• EXERCISE BRIEF:
Below are entries; copy exactly the lines from the one with "Page size: 1500x1125." through the one with "text_box [646, 379, 1038, 516]", both included, and leave out the rest.

• MATERIAL FOR THIS TASK:
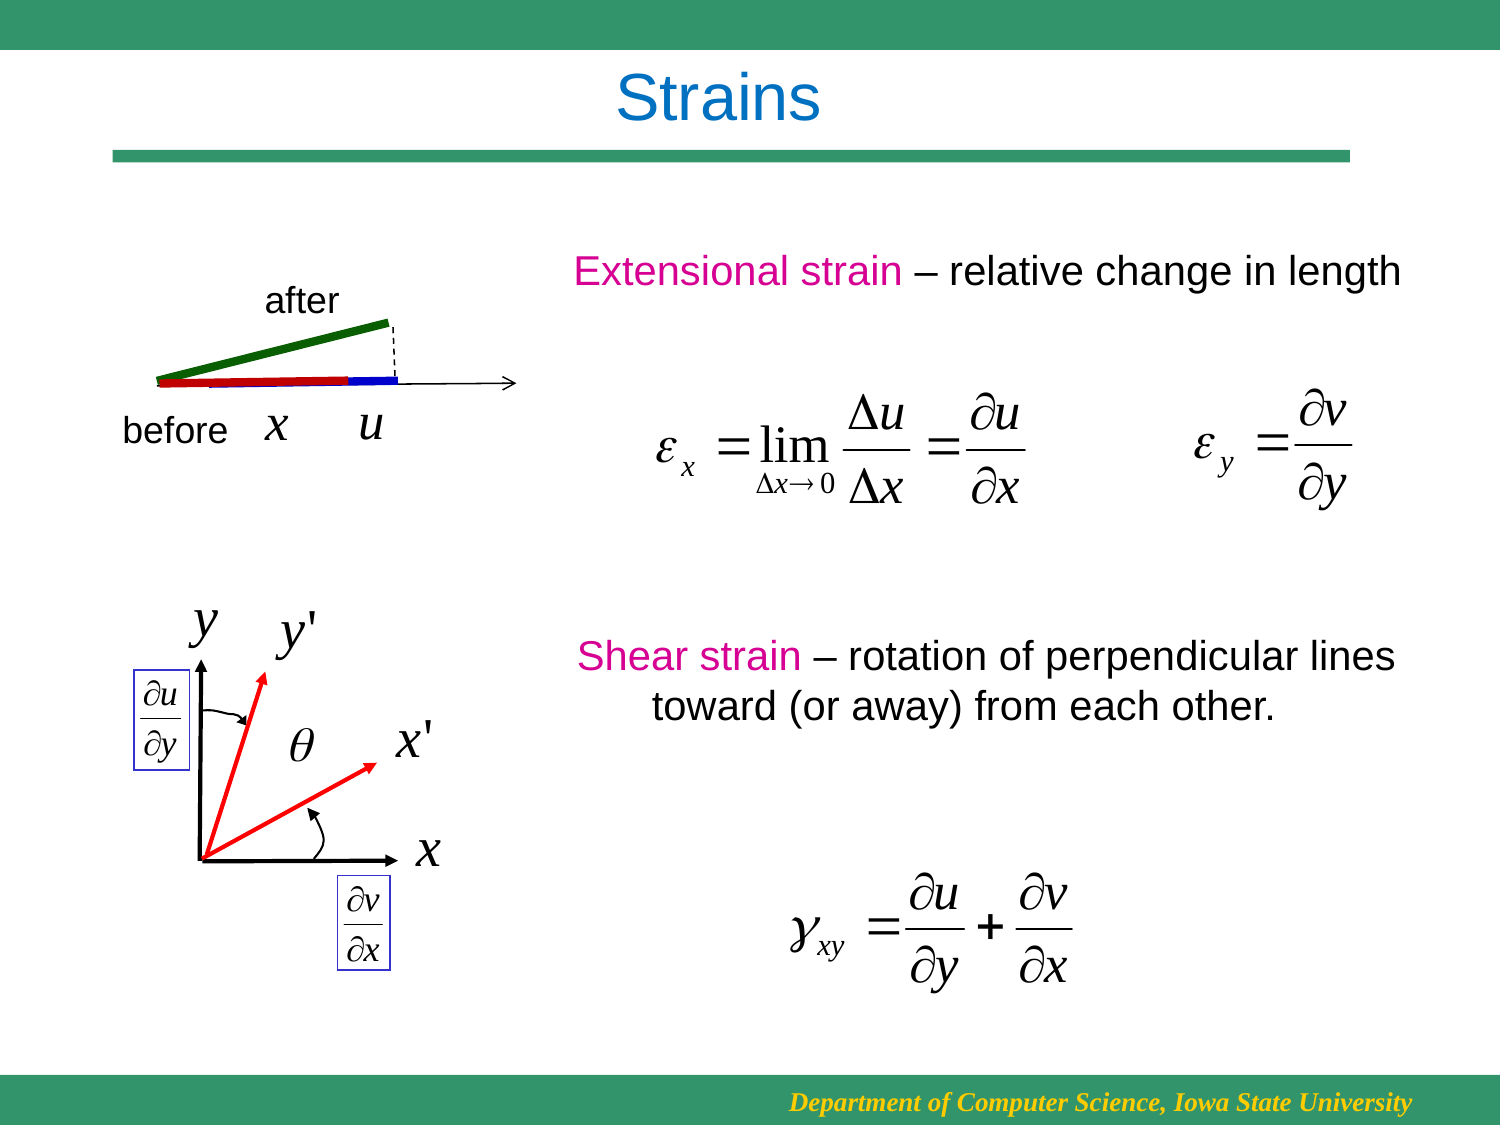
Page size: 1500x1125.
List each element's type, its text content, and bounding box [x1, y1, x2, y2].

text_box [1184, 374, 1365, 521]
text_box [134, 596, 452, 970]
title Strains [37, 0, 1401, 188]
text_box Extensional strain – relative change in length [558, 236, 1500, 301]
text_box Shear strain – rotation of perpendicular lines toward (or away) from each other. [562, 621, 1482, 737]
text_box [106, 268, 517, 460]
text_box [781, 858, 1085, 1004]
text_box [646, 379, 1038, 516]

* * *

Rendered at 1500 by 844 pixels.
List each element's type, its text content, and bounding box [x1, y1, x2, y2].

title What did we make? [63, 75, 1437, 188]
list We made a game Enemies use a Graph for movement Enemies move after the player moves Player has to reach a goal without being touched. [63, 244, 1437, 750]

• SOLUTION TO THIS EXERCISE:
Page size: 1500x1125.
List each element's type, its text content, and bounding box [x1, y1, x2, y2].

text_box [1184, 374, 1365, 521]
text_box [134, 596, 452, 970]
title Strains [37, 0, 1401, 188]
text_box Extensional strain – relative change in length [558, 236, 1500, 301]
text_box Shear strain – rotation of perpendicular lines toward (or away) from each other. [562, 621, 1482, 737]
text_box [106, 268, 517, 460]
text_box [781, 858, 1085, 1004]
text_box [646, 379, 1038, 516]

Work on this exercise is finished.